Vascular disorders, cirrhosis of the liver, and hepatitis are the most common diseases found among habitual drug users; little by little, drugs destroy important functions of our organism, causing problems in our vital organs. According to research by the National Institute of Diabetes and Digestive and Kidney Diseases, alcohol is the main culprit behind cases of cirrhosis of the liver, the effects of which are devastating for the whole body. The way some drugs are used (intravenous injections) and the behaviors they can lead to (such as promiscuity) are also highly significant risk factors for serious diseases, including HIV.

6. Isolation

There is a direct link between loneliness or isolation and drugs; while initially the former may be the cause of someone falling into drug use, it’s also true that the more drug users progress in their addiction, the more they isolate themselves from those closest to them: family, friends, coworkers, etc. Drug addicts live for their next dose, considering it the only priority in their life.

7. Paranoid tendencies

The brain is one of the victims of drug use; the loss of neurotransmitters and the reduction of functionality of various areas of the brain can end up creating unreal and paranoid perceptions tied to schizophrenia.

8. Financial consequences

Drugs come at a price, and habitual drug consumption is expensive; the money spent on maintaining an addiction has an impact on addicts’ personal and family economy. Asking for money, stealing, etc., become very common behaviors when addicts are no longer able to come up with the necessary funds to buy their drugs.
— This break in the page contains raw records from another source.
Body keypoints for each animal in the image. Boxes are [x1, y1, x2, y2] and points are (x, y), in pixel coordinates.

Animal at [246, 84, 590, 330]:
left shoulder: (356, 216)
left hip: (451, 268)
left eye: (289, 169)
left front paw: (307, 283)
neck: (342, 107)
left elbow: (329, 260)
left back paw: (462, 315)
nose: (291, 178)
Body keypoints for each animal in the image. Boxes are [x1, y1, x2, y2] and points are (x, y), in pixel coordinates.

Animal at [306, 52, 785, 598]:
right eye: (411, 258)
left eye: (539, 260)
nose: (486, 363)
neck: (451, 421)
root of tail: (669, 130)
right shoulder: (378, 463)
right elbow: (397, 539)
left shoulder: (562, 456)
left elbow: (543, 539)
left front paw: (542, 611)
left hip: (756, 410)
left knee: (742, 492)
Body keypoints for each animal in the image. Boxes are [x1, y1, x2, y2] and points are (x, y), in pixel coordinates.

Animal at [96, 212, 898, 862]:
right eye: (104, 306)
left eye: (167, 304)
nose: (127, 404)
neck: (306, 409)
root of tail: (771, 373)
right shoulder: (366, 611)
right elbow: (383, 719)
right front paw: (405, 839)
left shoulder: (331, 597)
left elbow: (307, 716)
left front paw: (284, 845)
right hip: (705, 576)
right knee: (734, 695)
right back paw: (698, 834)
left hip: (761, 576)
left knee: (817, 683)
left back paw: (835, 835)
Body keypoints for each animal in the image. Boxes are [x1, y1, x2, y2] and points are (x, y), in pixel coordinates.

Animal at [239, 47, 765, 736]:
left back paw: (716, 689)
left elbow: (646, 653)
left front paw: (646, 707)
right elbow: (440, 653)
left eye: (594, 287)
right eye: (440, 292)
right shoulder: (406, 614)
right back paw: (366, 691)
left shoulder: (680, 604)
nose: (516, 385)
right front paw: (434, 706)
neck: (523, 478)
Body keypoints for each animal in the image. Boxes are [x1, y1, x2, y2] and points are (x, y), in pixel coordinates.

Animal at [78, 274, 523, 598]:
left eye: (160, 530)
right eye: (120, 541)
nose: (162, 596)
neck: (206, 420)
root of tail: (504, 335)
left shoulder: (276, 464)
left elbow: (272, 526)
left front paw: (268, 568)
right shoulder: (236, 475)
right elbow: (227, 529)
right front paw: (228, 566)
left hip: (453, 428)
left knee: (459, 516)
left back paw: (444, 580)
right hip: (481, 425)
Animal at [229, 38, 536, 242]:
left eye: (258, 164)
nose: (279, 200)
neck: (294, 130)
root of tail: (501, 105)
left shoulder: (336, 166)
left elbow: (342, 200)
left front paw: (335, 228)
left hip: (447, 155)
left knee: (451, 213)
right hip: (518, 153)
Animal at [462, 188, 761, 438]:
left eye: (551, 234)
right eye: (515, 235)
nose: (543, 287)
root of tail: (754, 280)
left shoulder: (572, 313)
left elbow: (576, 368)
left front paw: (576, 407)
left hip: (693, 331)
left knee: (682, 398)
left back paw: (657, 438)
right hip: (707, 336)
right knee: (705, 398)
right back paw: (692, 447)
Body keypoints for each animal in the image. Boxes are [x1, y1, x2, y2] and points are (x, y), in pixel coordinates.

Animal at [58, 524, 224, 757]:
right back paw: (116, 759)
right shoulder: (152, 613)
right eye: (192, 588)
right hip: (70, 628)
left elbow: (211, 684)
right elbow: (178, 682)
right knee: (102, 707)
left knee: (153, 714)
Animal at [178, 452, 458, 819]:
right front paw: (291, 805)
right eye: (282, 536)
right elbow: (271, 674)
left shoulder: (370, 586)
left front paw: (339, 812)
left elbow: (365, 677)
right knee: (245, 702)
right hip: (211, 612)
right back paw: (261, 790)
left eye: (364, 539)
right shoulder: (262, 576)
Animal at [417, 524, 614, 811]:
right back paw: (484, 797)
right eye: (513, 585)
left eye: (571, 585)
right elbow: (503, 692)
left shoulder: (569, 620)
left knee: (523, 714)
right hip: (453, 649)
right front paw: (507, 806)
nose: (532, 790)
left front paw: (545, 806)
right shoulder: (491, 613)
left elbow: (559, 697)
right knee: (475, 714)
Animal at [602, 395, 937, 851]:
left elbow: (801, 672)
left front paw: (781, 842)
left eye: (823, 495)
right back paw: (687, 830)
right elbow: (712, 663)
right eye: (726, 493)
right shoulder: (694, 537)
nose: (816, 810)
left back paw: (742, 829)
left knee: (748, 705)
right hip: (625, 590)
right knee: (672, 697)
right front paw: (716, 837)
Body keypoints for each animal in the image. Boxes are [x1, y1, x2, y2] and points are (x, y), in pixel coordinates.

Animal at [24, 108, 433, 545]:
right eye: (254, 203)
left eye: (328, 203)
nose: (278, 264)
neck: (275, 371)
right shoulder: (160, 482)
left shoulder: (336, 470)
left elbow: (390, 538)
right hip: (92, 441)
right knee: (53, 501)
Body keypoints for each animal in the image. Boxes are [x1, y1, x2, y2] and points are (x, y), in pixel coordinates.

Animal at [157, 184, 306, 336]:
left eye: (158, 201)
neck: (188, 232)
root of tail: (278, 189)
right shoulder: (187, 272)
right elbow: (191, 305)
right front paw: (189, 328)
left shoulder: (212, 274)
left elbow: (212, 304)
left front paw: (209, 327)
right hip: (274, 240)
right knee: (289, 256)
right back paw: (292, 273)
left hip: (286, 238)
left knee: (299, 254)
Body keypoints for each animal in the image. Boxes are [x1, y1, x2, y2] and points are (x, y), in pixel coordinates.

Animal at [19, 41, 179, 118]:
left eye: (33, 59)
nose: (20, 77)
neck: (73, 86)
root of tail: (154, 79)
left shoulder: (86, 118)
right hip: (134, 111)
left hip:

9. Weakening of the immune system

Drug addiction attacks the immune system directly, weakening its ability to function actively to protect our organism. Consequently, drug users become more and more vulnerable to infections and diseases.

10. Insomnia

Although it may seem to be a less important consequence, addiction has an important impact on people’s ability to rest. People who don’t rest properly suffer impairment on many levels: among other things, they tend to be sadder, irritable, more pessimistic, and more stressed. Drug addicts are afflicted by multiple emotions that corrupt their personality and social abilities.

To conclude, it’s important to be well-informed about the direct and collateral damage caused by drug consumption, and especially about the personal and social damage when someone begins the downward slide into addiction. It is important to think before acting, and to be aware of how different life is when we are free from any dependency on these dangerous substances.